### Work instruction
Please render the lines of the items from the line containing "13199791087" through the last line of the items, inclusive, as a numbered list. Leave out blank lines.

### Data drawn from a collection
※
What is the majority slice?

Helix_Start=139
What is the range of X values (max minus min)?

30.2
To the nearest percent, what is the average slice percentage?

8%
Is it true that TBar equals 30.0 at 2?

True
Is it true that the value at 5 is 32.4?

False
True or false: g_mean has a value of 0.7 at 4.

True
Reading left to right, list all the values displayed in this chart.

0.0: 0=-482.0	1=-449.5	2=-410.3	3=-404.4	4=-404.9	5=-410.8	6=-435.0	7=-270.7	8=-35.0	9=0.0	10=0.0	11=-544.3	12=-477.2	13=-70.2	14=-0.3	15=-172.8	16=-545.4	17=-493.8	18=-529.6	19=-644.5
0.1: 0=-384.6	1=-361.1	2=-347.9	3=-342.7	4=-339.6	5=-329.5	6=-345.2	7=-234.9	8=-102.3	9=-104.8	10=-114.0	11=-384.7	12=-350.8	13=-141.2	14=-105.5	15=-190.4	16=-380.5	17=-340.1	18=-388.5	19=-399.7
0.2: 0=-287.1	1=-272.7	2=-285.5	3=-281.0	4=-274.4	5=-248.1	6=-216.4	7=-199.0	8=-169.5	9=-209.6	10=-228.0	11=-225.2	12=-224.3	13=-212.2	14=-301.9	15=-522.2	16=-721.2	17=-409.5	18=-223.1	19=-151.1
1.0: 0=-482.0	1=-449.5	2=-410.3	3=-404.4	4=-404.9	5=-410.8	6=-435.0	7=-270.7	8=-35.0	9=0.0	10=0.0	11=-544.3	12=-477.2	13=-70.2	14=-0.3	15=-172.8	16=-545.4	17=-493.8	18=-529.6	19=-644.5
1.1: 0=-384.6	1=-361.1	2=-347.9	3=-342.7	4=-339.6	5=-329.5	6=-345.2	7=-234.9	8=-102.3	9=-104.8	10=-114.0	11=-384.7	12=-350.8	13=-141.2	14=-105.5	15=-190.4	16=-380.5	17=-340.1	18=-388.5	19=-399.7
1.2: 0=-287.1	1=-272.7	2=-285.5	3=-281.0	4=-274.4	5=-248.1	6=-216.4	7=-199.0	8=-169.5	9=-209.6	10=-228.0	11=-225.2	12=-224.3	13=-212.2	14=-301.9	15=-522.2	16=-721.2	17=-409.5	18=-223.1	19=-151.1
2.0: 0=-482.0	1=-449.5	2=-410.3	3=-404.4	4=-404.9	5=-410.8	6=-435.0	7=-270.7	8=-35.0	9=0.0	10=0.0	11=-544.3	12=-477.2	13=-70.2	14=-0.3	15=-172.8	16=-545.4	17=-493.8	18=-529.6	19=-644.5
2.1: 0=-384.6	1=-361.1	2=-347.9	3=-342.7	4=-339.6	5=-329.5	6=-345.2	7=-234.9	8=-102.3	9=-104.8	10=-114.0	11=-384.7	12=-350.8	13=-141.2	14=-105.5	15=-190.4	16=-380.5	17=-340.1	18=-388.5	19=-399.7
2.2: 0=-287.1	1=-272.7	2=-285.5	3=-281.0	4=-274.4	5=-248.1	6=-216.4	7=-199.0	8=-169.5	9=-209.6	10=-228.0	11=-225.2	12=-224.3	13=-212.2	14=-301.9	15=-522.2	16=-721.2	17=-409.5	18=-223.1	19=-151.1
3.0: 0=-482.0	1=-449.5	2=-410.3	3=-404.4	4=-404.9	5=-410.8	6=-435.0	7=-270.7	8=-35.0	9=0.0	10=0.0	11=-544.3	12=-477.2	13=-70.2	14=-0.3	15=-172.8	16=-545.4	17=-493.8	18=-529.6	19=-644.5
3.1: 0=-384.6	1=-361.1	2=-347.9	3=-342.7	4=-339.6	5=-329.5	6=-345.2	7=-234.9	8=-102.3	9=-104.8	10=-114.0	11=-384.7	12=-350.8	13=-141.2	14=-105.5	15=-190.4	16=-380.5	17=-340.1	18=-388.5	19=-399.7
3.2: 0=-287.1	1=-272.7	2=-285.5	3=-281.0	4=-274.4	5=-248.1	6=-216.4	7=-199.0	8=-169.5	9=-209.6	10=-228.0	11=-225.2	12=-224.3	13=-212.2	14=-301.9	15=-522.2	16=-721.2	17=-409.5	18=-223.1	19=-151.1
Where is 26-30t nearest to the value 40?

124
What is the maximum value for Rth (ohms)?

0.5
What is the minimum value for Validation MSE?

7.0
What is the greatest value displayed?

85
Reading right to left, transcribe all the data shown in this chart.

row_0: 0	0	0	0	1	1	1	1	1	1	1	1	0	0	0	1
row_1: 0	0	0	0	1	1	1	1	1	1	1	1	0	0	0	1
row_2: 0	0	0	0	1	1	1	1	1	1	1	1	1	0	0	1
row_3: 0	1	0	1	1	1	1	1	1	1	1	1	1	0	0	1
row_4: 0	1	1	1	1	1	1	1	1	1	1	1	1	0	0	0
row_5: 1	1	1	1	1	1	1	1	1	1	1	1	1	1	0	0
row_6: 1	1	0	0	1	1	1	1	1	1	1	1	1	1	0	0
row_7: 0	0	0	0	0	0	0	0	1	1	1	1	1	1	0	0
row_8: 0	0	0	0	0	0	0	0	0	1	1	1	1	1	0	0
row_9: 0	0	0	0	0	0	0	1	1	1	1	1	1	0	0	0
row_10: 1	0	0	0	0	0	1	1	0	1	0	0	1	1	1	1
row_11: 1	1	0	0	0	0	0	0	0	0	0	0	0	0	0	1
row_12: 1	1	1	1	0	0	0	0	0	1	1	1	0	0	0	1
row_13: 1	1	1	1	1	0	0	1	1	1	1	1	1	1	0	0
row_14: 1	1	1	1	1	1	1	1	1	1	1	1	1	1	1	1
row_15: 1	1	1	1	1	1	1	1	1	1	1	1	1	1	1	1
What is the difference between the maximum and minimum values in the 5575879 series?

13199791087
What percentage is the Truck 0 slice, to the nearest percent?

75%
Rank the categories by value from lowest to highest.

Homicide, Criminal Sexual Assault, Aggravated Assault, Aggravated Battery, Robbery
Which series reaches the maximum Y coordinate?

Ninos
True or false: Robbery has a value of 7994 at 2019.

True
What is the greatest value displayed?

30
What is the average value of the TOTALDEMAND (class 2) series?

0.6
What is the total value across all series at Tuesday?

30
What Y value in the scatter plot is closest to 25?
※
### Answer to the exercise
1. 13199791087
2. What percentage is the Truck 0 slice, to the nearest percent?
3. 75%
4. Rank the categories by value from lowest to highest.
5. Homicide, Criminal Sexual Assault, Aggravated Assault, Aggravated Battery, Robbery
6. Which series reaches the maximum Y coordinate?
7. Ninos
8. True or false: Robbery has a value of 7994 at 2019.
9. True
10. What is the greatest value displayed?
11. 30
12. What is the average value of the TOTALDEMAND (class 2) series?
13. 0.6
14. What is the total value across all series at Tuesday?
15. 30
16. What Y value in the scatter plot is closest to 25?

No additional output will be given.